Excerto do documento:
Pais afectivos devem ter mais direitos na adopção

O Instituto de Apoio à Criança vai apresentar proposta ao Parlamento para mudar o conceito de "superior interesse da criança", para que se privilegie as relações afectivas nas decisões dos tribunais  

O Instituto de Apoio à Criança quer que os tribunais respeitem as relações afectivas em casos de regulação paternal. A proposta que o IAC vai apresentar à Assembleia da República nas próximas semanas - depois de uma tentativa frustrada em Abril de 2008 - defende a consagração na lei do direito fundamental da criança à "continuidade das relações afectivas estruturantes e privilegiadas contribuindo para a promoção do superior interesse do menor" .

Apesar de não ser assumido pelos protagonistas da iniciativa, esta preocupação encaixa que nem uma luva em casos como o de Esmeralda Porto, a criança russa Alexandra ou a menor Vanessa, conhecidos já pela maioria dos portugueses. Casos, que na sua grande maioria, chocaram a opinião pública por questões judiciais muitas vezes contestadas. Ou ainda os casos menos mediáticos que, com este direito consagrado na lei, poderiam ter tido um desfecho diferente.

Concretizando: Joana, nome fictício, assistiu ao divórcio dos pais. Mãe e filha foram viver para uma casa perto dos avós maternos da criança onde estabeleceu uma relação muito forte com eles, embora também próxima do pai. Quando a mãe de Joana morre, o tribunal decidiu que a criança ficaria com o pai, apesar de os avós terem reclamado a guarda. Isto mesmo depois de a criança, de 12 anos, ter pedido, quando entrevistada pelo Instituto de Reinserção Social, para ficar com os avós maternos.

Ou seja: a criança escolheu ficar com os avós pelos tais "laços afectivos" que entretanto desenvolveu e que reflectem o tal "interesse superior da criança" proposto pelo Instituto de Apoio à Criança.

Dados registados:

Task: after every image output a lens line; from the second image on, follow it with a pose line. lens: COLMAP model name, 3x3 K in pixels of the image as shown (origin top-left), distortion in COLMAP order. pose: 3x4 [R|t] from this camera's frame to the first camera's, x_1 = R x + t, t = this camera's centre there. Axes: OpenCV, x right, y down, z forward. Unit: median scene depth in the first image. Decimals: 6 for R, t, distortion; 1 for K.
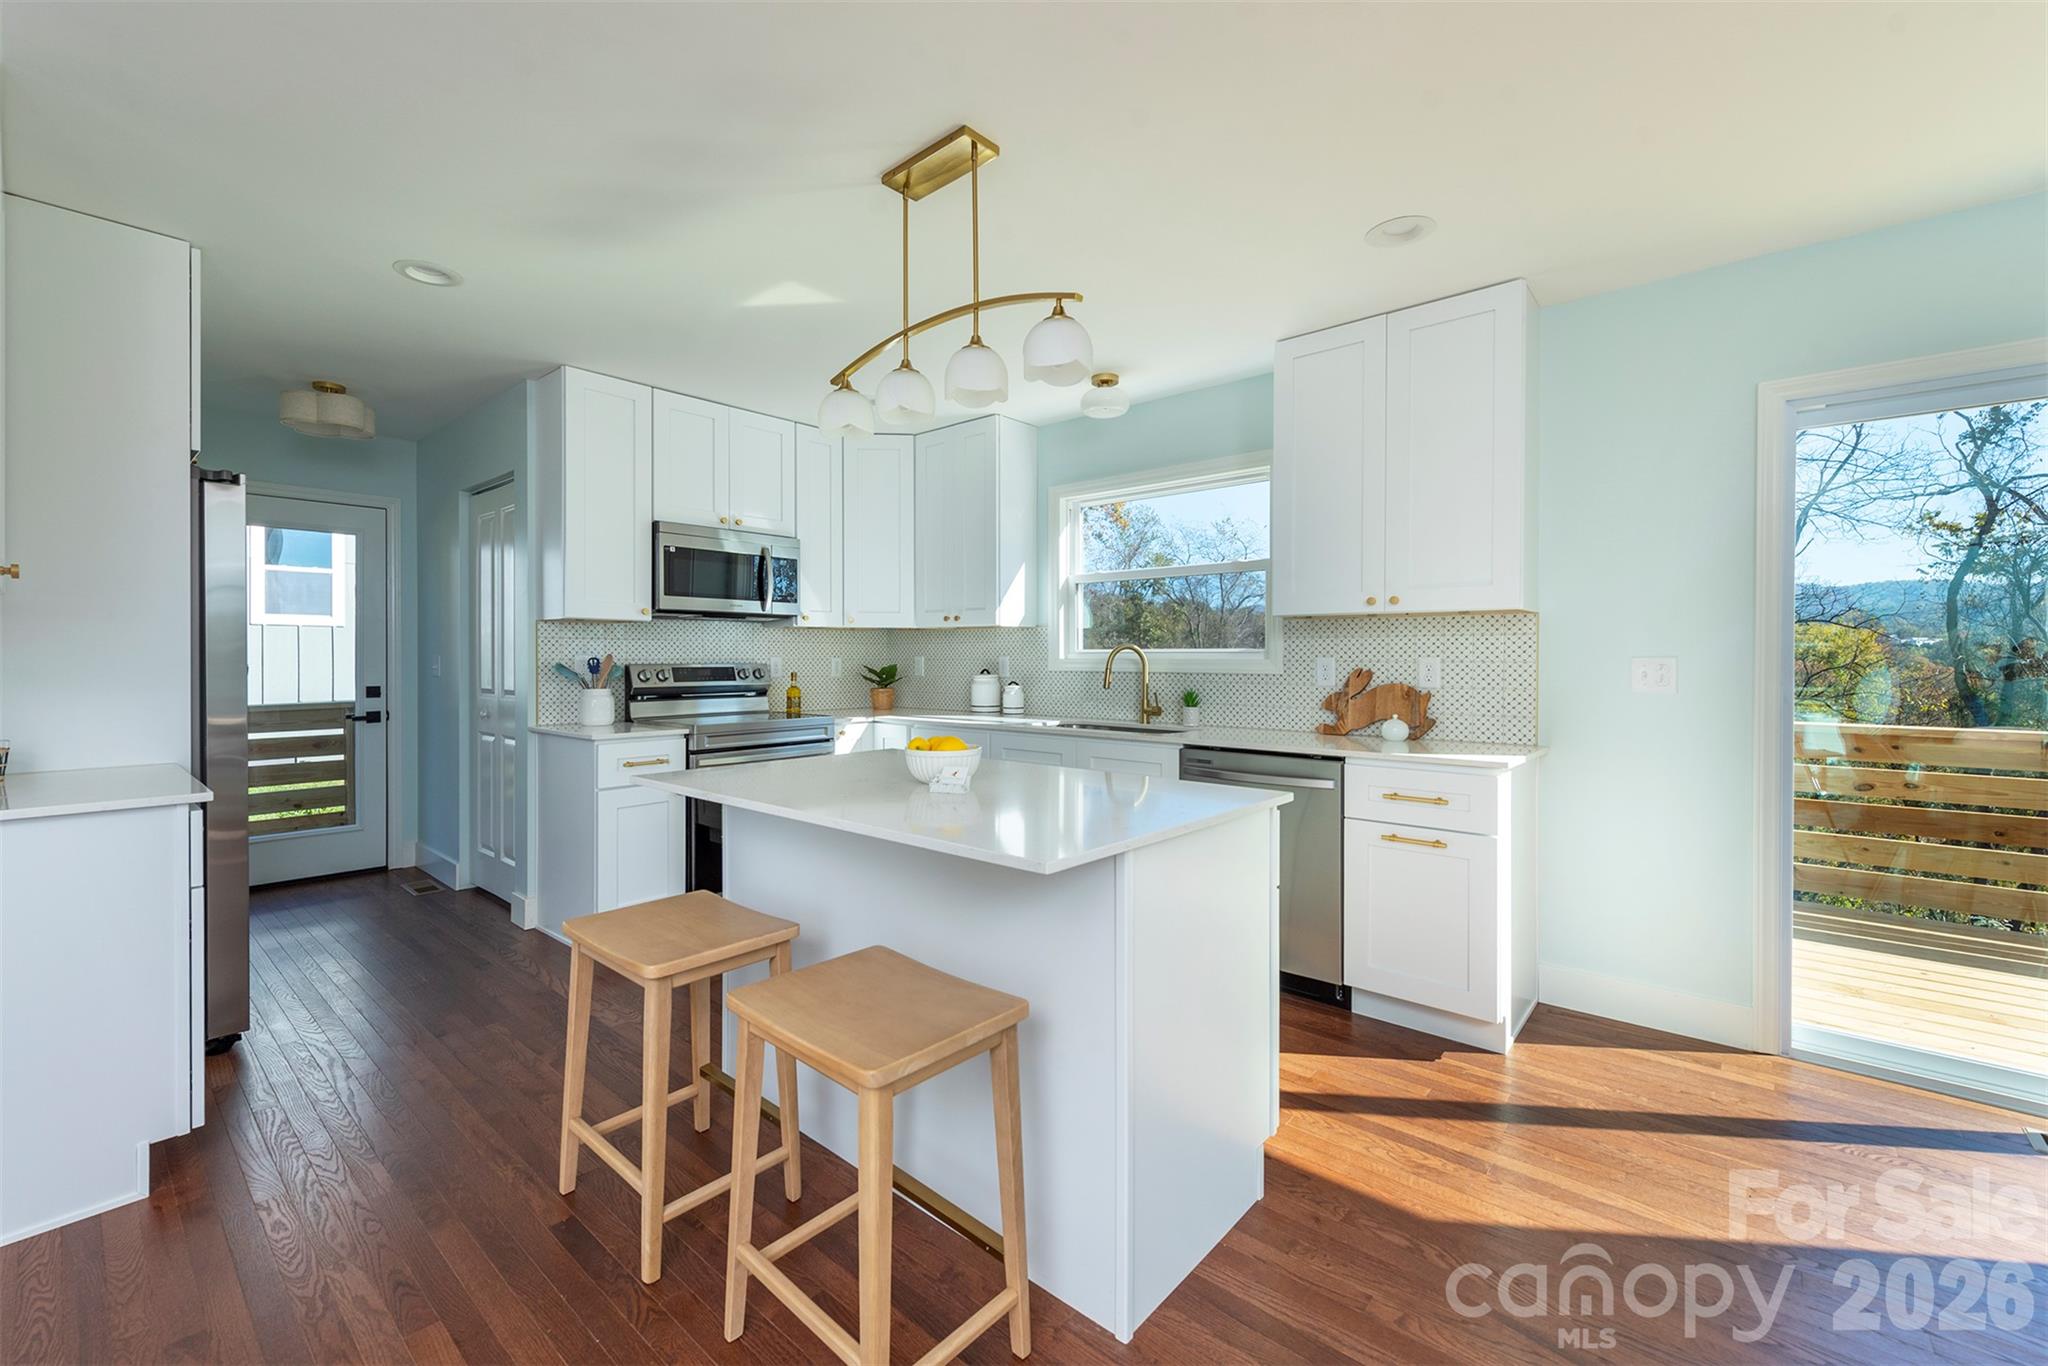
lens RADIAL K [[839.2, 0, 1022.4], [0, 839.2, 665.7], [0, 0, 1]] dist [0.002024, -0.000098]
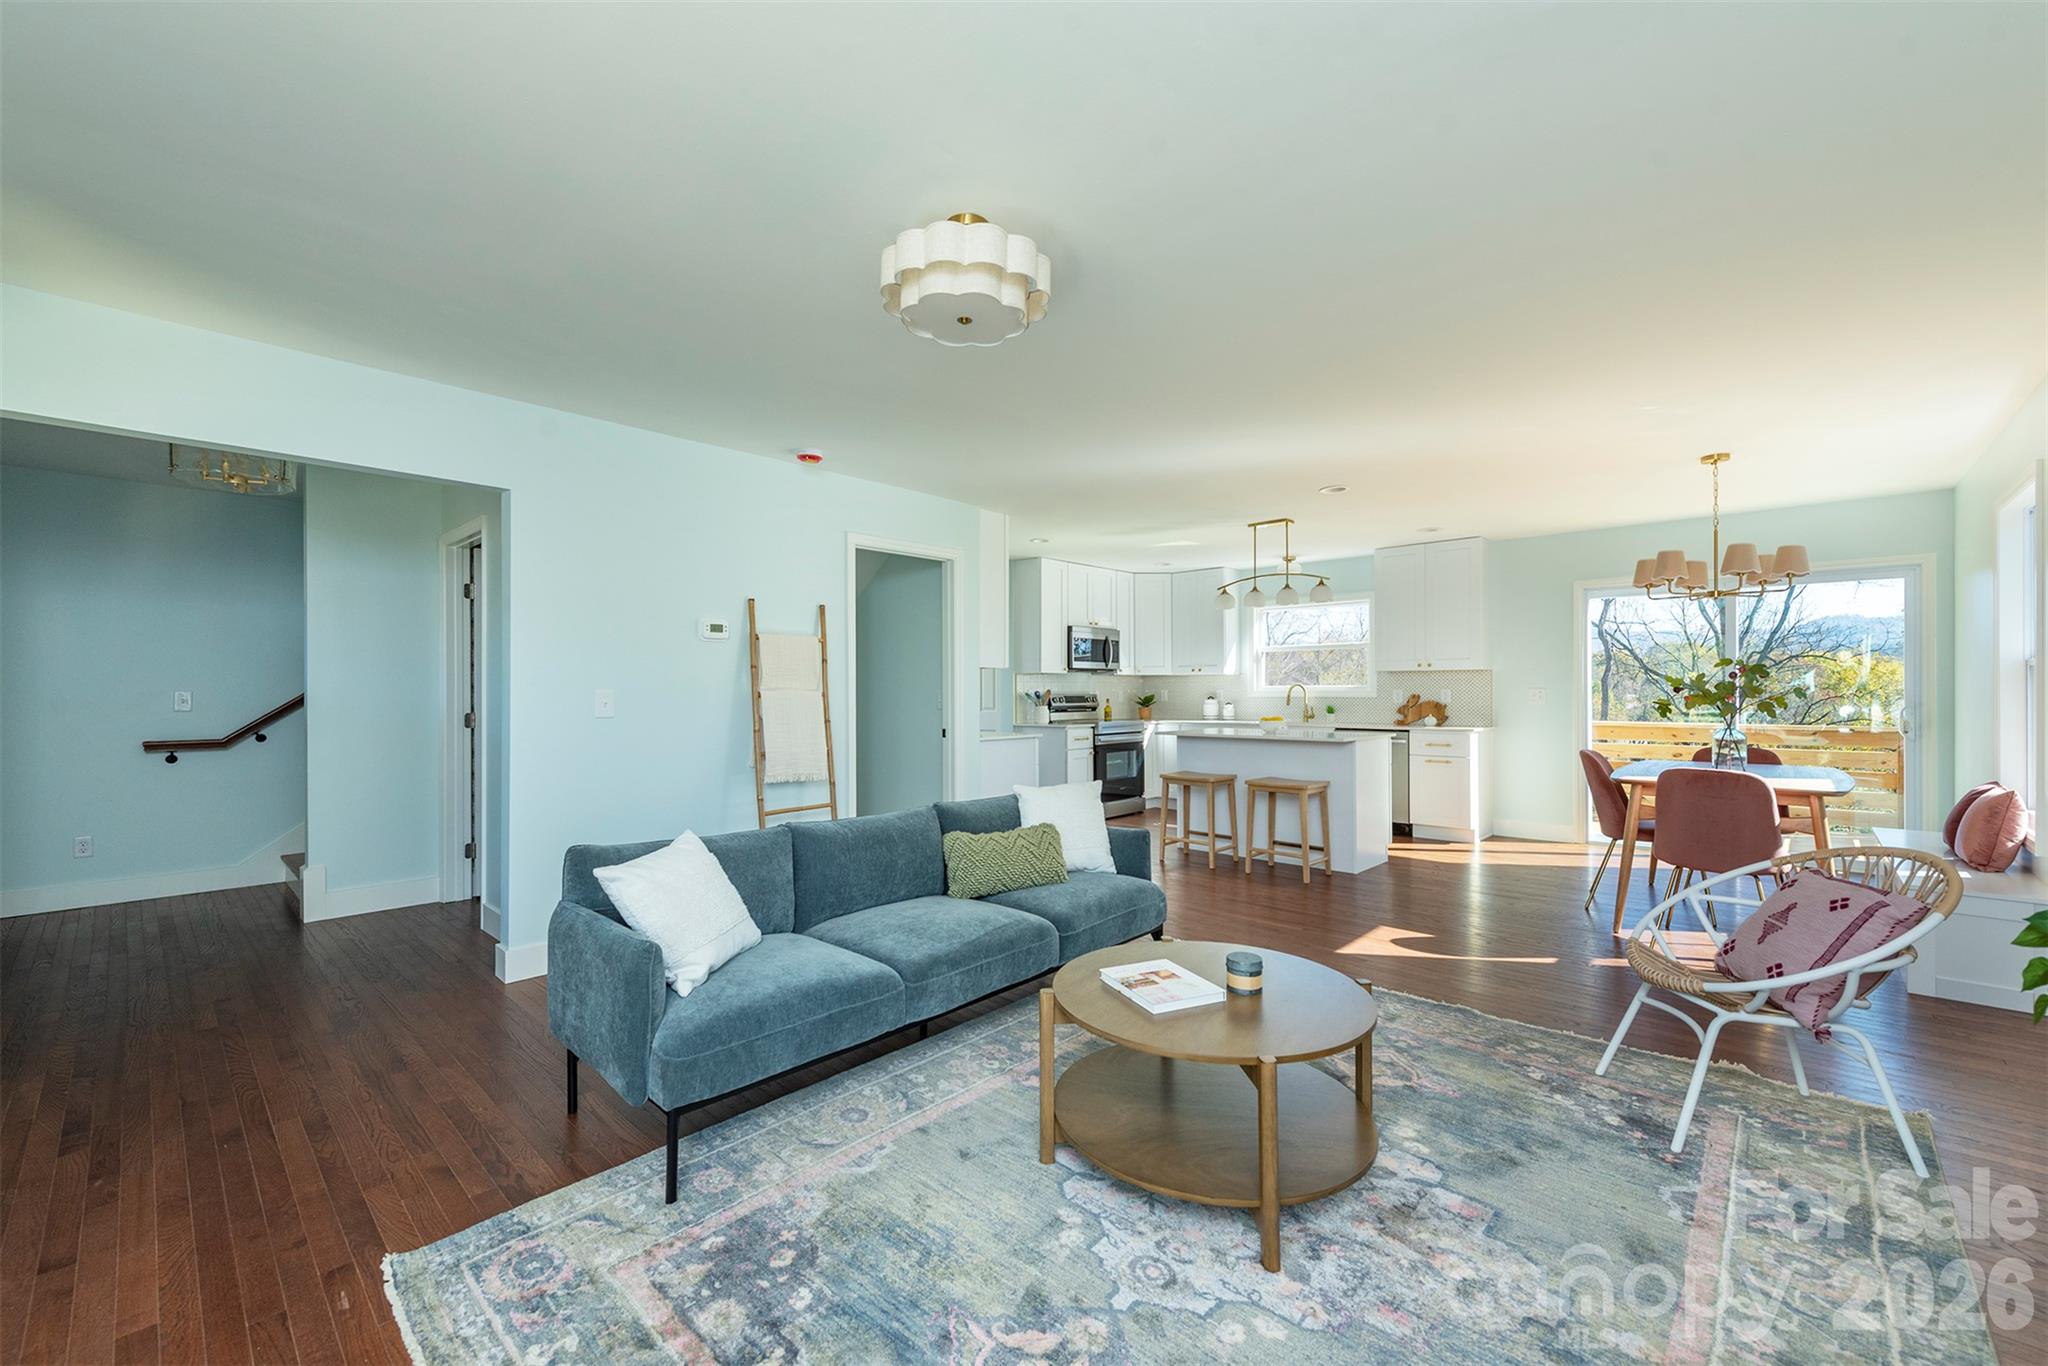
lens RADIAL K [[832.2, 0, 1015.1], [0, 832.2, 680.7], [0, 0, 1]] dist [0.001744, 0.000183]
pose [[0.998934, -0.005209, -0.045864, -0.480181], [0.004129, 0.999713, -0.023613, 0.012985], [0.045974, 0.023398, 0.998669, -1.087979]]
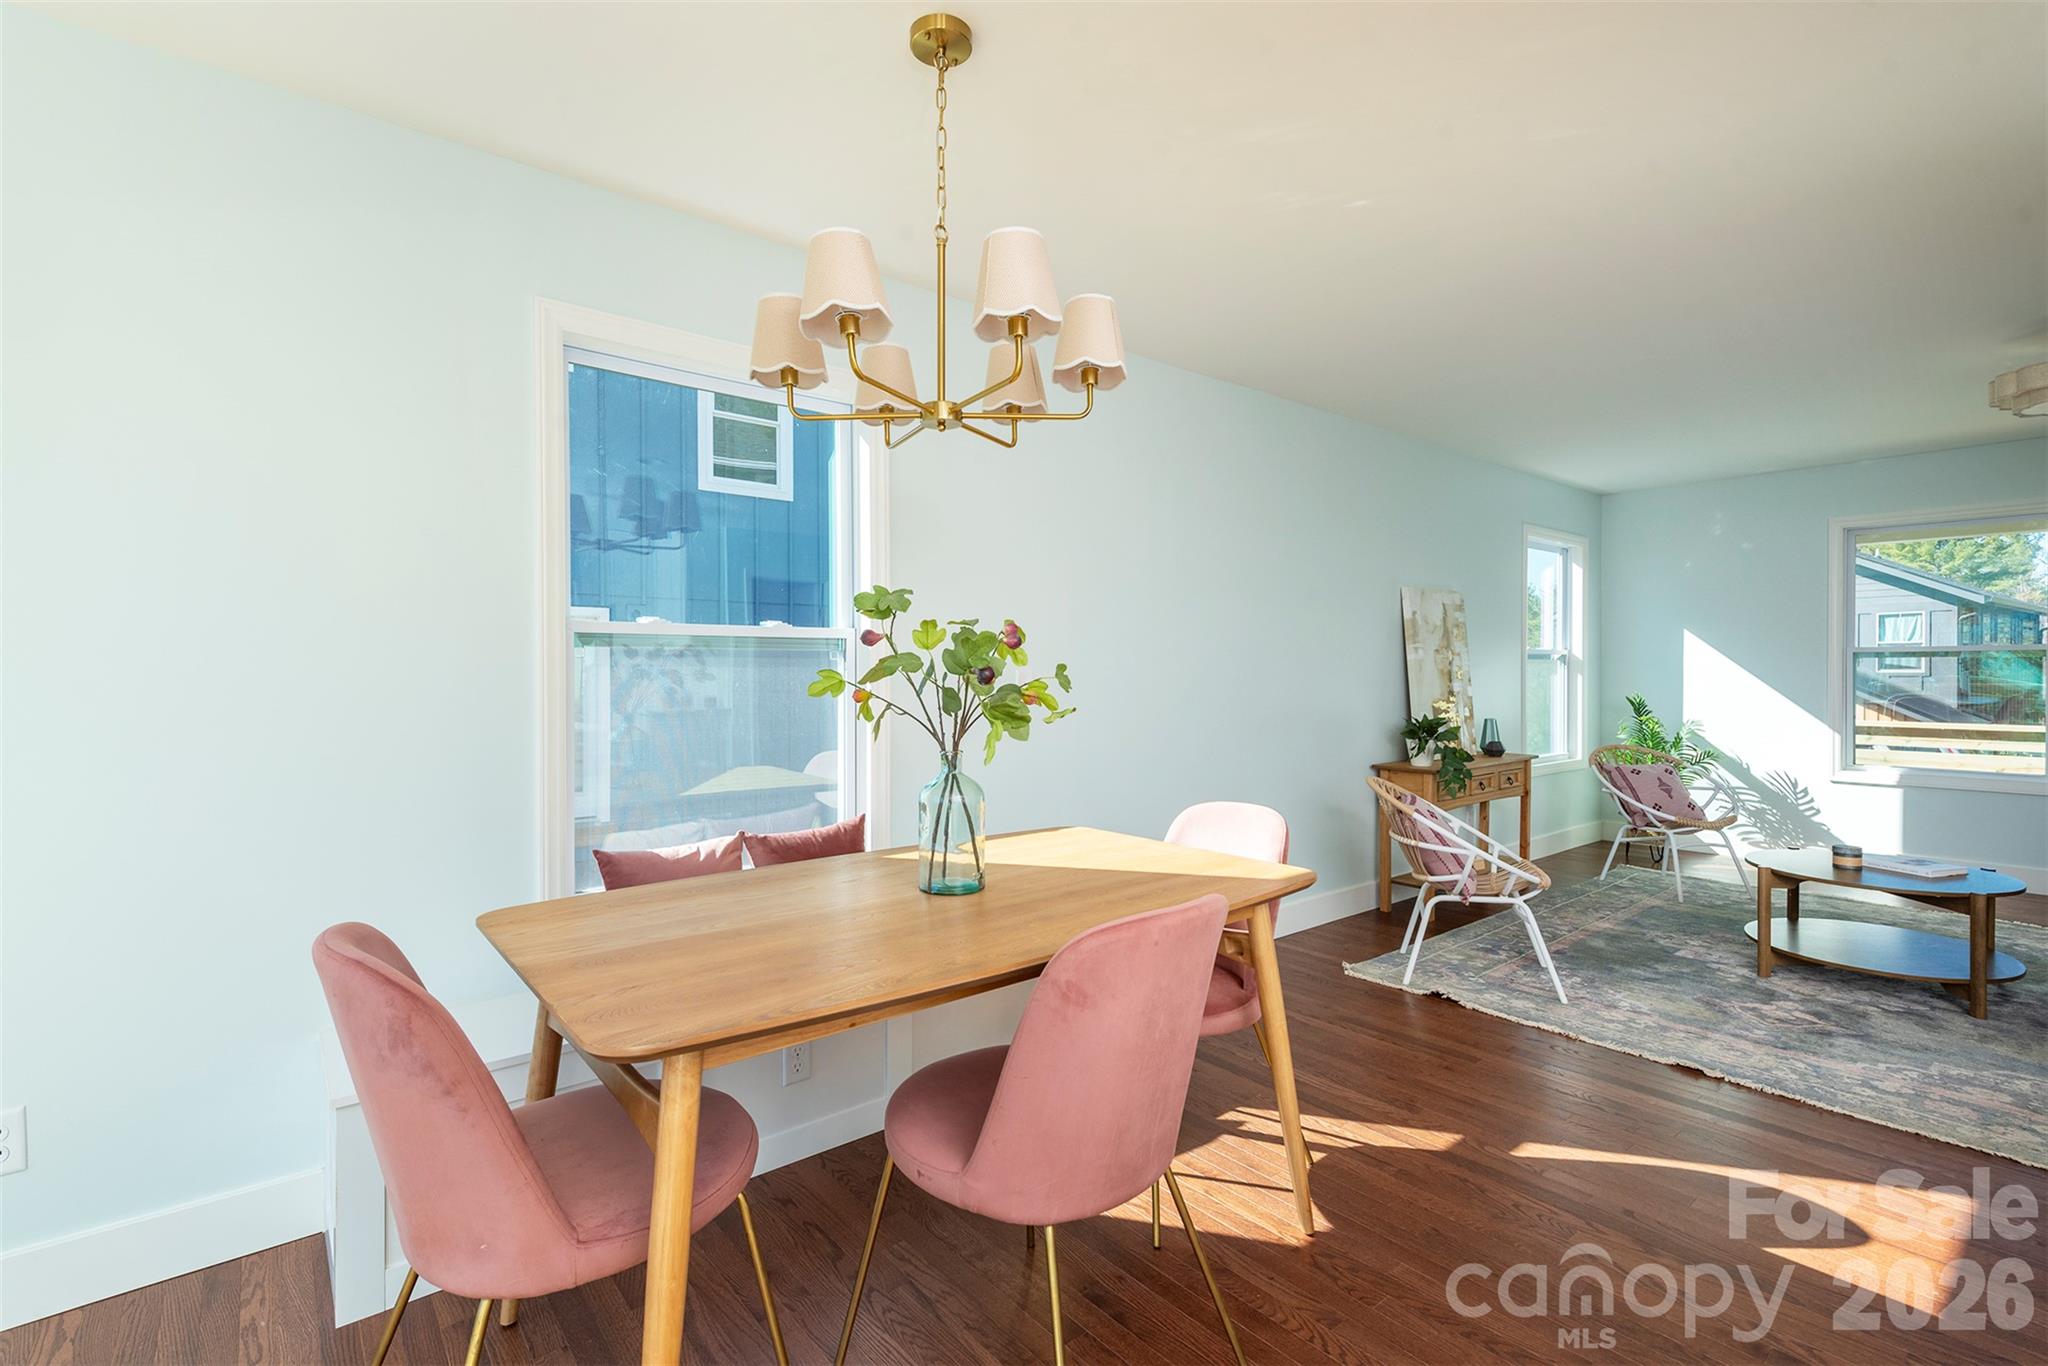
lens RADIAL K [[941.1, 0, 1021.1], [0, 941.1, 673.7], [0, 0, 1]] dist [0.002415, 0.000287]
pose [[-0.986061, -0.001988, 0.166371, 0.329109], [0.000623, 0.999877, 0.015643, -0.005911], [-0.166382, 0.015528, -0.985939, 0.595847]]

Lista de tarefas:
- a) Copie do excerto do documento o trecho entre "Concretizando: Joana, nome" e "Apoio à Criança.", inclusive.
- b) Segundo o excerto do documento, quando ocorreu a tentativa frustrada anterior do Instituto de Apoio à Criança junto da Assembleia da República?

Respostas às tarefas:
- a)
Concretizando: Joana, nome fictício, assistiu ao divórcio dos pais. Mãe e filha foram viver para uma casa perto dos avós maternos da criança onde estabeleceu uma relação muito forte com eles, embora também próxima do pai. Quando a mãe de Joana morre, o tribunal decidiu que a criança ficaria com o pai, apesar de os avós terem reclamado a guarda. Isto mesmo depois de a criança, de 12 anos, ter pedido, quando entrevistada pelo Instituto de Reinserção Social, para ficar com os avós maternos.

Ou seja: a criança escolheu ficar com os avós pelos tais "laços afectivos" que entretanto desenvolveu e que reflectem o tal "interesse superior da criança" proposto pelo Instituto de Apoio à Criança.

- b) Em Abril de 2008.